Cada setiembre el mundo se detiene un momento para hablar de prevención del suicidio, y cada setiembre corremos el riesgo de que ese momento se agote en una frase bonita, un color en redes sociales y nada más. Hoy quiero que los números nos incomoden lo suficiente como para no dejar que eso pase.
En 2025, Costa Rica registró 396 muertes por suicidio, un 7% más que el año anterior. De esas 396 personas, 324 eran hombres y 72, mujeres: es decir, ocho de cada diez eran hombres. La mayoría tenía entre 15 y 64 años, personas en edad de estudiar, trabajar, criar, producir y, aun así, decidieron que no valía la pena seguir. A esas muertes hay que sumarles más de 4.000 intentos de suicidio reportados solo ese año, sabiendo que la cifra real probablemente sea mayor porque no todos los intentos llegan a un centro de salud o al 9-1-1.
Los números por sí solos no salvan a nadie, pero sí nos obligan a preguntarnos qué estamos haciendo mal como sociedad. ¿Por qué los hombres, que reciben menos mensajes de “está bien pedir ayuda”, concentran la mayoría de las muertes? ¿Por qué seguimos permitiendo que hablar de salud mental en el trabajo, en la familia o en la escuela se sienta como una debilidad? ¿Por qué esperamos a que alguien llegue al límite para preguntarle, por primera vez, cómo está de verdad?
Prevenir el suicidio no es tarea exclusiva de psiquiatras ni de campañas institucionales de un mes.
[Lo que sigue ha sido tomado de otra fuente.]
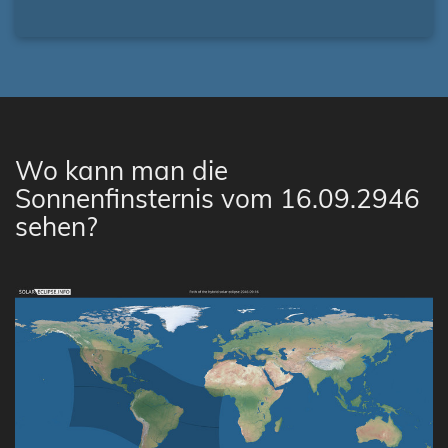
Wo kann man die
Sonnenfinsternis vom 16.09.2946
sehen?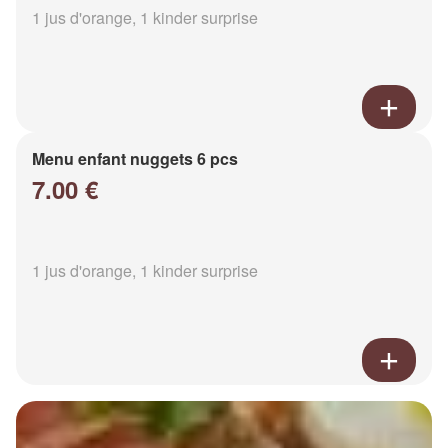
1 jus d'orange, 1 kinder surprise
Menu enfant nuggets 6 pcs
7.00 €
1 jus d'orange, 1 kinder surprise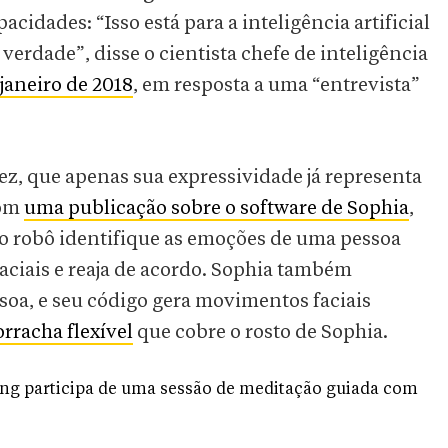
cidades: “Isso está para a inteligência artificial
verdade”, disse o cientista chefe de inteligência
janeiro de 2018
, em resposta a uma “entrevista”
ez, que apenas sua expressividade já representa
com
uma publicação sobre o software de Sophia
,
o robô identifique as emoções de uma pessoa
faciais e reaja de acordo. Sophia também
soa, e seu código gera movimentos faciais
orracha flexível
que cobre o rosto de Sophia.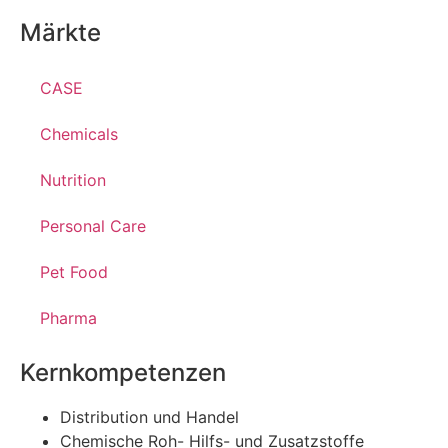
Märkte
CASE
Chemicals
Nutrition
Personal Care
Pet Food
Pharma
Kernkompetenzen
Distribution und Handel
Chemische Roh- Hilfs- und Zusatzstoffe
Es preguntar directamente cuando algo no cuadra en alguien que queremos, sin miedo a que la pregunta “empeore las cosas”; la evidencia dice justamente lo contrario: preguntar abre una puerta, no la cierra. Es sostener la mirada cuando alguien nos dice que está cansado de todo, en lugar de cambiar de tema porque nos incomoda. Es entender que detrás de un intento de suicidio casi siempre hay meses, a veces años, de señales que nadie se detuvo a leer con calma.
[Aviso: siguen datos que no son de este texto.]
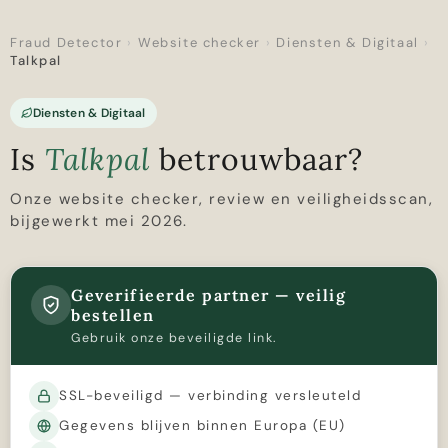
Fraud Detector
›
Website checker
›
Diensten & Digitaal
›
Talkpal
Diensten & Digitaal
Is
Talkpal
betrouwbaar?
Onze website checker, review en veiligheidsscan,
bijgewerkt mei 2026.
Geverifieerde partner — veilig
bestellen
Gebruik onze beveiligde link.
SSL-beveiligd — verbinding versleuteld
Gegevens blijven binnen Europa (EU)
También es, desde lo institucional, exigir que la salud mental deje de ser el pariente pobre del sistema de salud: más tiempo de cita, más personal especializado, más seguimiento real después de un intento, no solo estadística que se publica un año después.
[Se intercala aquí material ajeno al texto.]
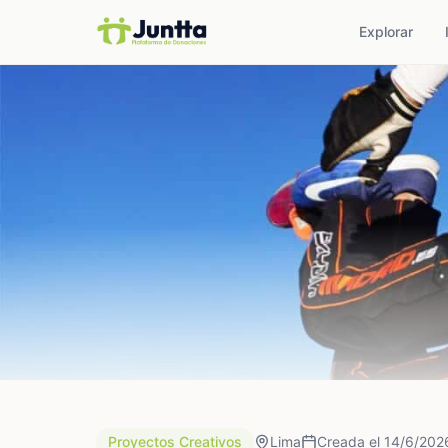
Explorar
Proyectos Creativos
Lima
Creada el 14/6/202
Este setiembre les pido algo concreto: llamen a esa persona que “andaba rara” la última vez que hablaron. Pregúntenle sin rodeos. Y, si son ustedes quienes están cargando algo que ya no pueden solos, no esperen a setiembre del próximo año: la línea “Aquí Estoy” y el 9-1-1 están disponibles hoy, ahora mismo, sin necesidad de una fecha en el calendario para justificar pedir ayuda.
Se los digo también desde algo muy mío: caras vemos, depresión no sabemos. Yo pasé por ahí y hoy puedo contarlo en pasado, no porque haya sido fácil ni rápido, sino porque en algún momento alguien preguntó, alguien insistió y yo me dejé ayudar. Si hoy puedo escribir estas líneas y contarlo, es la mejor prueba de que se puede salir.
Y, para ser honesto, muchos seguimos librando batallas que nadie ve ni conoce, con nuestros propios tiempos y maneras; pero esas mismas batallas son las que nos empujan a seguir hablando, a seguir insistiendo, para que a nadie más se le pierda la vida por no encontrar quién le preguntara a tiempo. Por eso no me quedo callado: porque sé, en carne propia, que la pregunta a tiempo y la mano que no se retira pueden cambiar por completo cómo termina esta historia.